Reading text:
Robert Scott Moreland, A/K/A Robert S. Moreland, A/K/A "Bobby" v. United States

HEANEY, Senior Circuit Judge,

dissenting, with whom LAY, Chief Judge, McMILLIAN, ARNOLD, and JOHN R. GIBSON, Circuit Judges, join.

Moreland is entitled to 150 days credit for the time he spent in custody at the Residential Services Community Treatment Center (Center). The denial of this sentence credit violates the language of the statute and the Constitution’s equal protection clause. I respectfully dissent.

Deference to Bureau of Prisons Policy Statement

This case is about the meaning of two words: official detention. According to Congress, defendants are entitled to sentence credit for the time they spent in “official detention” before their court-imposed sentence begins. Unlike this court, I do not believe that the term “official detention” is “ambiguous” or “abstruse[ ],” and I would not defer to the interpretation of the statute adopted by the Bureau of Prisons.

If the text of a statute is ambiguous and thus open to interpretation in some respects, “a degree of deference is granted to the agency, though a reviewing court need not accept an interpretation which is unreasonable.” National Railroad Passenger Corp. v. Boston & Maine Corp., - U.S. -, -, 112 S.Ct. 1394, 1401, 118 L.Ed.2d 52 (1992). Thus, the deference is not absolute and the reviewing court is the final authority on issues of statutory construction. If a court “ascertains that Congress had an intention on the precise question at issue, that intention is the law and must be given effect.” Chevron U.S.A. v. Natural Resource Defense Council, 467 U.S. 837, 843 n. 9, 104 S.Ct. 2778, 2781 n. 9, 81 L.Ed.2d 694 (1984).

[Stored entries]

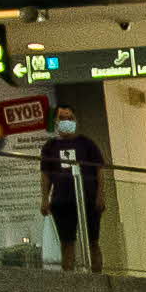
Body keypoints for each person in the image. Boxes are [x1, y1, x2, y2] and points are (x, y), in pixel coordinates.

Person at [38, 110, 111, 268]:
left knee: (93, 242)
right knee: (67, 244)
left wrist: (101, 195)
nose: (66, 121)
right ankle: (70, 283)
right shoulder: (50, 146)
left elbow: (99, 170)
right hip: (62, 202)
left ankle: (98, 278)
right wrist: (45, 199)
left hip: (88, 199)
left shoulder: (86, 143)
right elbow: (46, 175)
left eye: (70, 118)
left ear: (75, 121)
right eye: (62, 118)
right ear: (56, 122)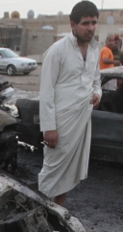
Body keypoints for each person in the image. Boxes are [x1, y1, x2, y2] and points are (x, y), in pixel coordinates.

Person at [38, 1, 101, 207]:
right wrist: (49, 128)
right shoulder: (57, 51)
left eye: (93, 23)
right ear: (73, 24)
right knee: (52, 171)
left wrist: (97, 94)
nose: (90, 28)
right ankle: (37, 215)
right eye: (85, 23)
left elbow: (96, 80)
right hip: (60, 123)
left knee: (69, 172)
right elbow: (46, 92)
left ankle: (58, 215)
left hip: (81, 121)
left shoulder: (94, 50)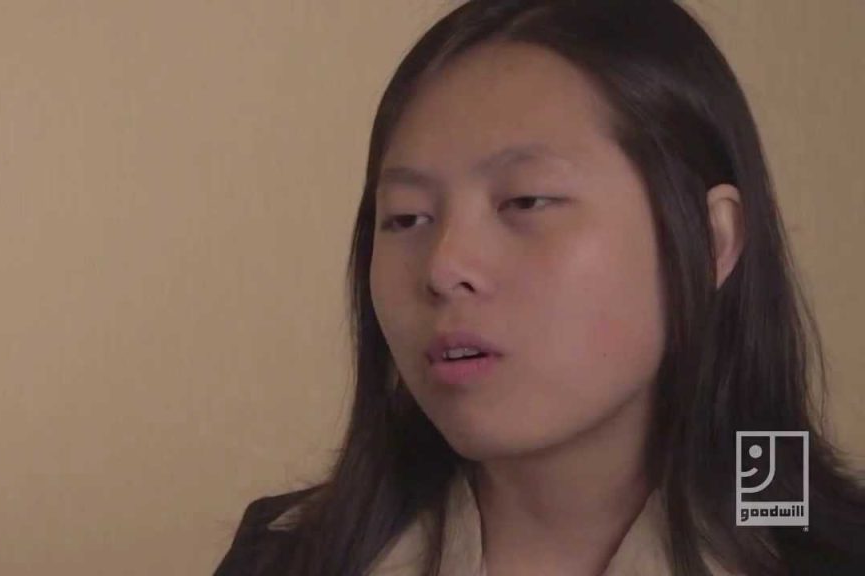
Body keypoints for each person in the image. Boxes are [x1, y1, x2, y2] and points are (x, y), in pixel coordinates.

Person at [213, 1, 865, 574]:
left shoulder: (828, 554)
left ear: (711, 240)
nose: (444, 266)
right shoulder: (286, 557)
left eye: (525, 201)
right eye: (406, 217)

Set of tasks:
A - For each statement, answer yes or no according to the dissent, and quote the exact words that decide it. (i) The dissent regards the term "official detention" as ambiguous. (ii) The dissent holds that Moreland is entitled to 150 days of credit. (iii) The dissent says that the deference granted to an agency is absolute.
B - List every judge named in the dissent as writing it or joining it.
The rows are not needed for the work on this page.

Answers by task:
A -
(i) No: "I do not believe that the term “official detention” is “ambiguous” or “abstruse[ ],”"
(ii) Yes: "Moreland is entitled to 150 days credit for the time he spent in custody at the Residential Services Community Treatment Center (Center)."
(iii) No: "the deference is not absolute"

B - Heaney, Lay, McMillian, Arnold, John R. Gibson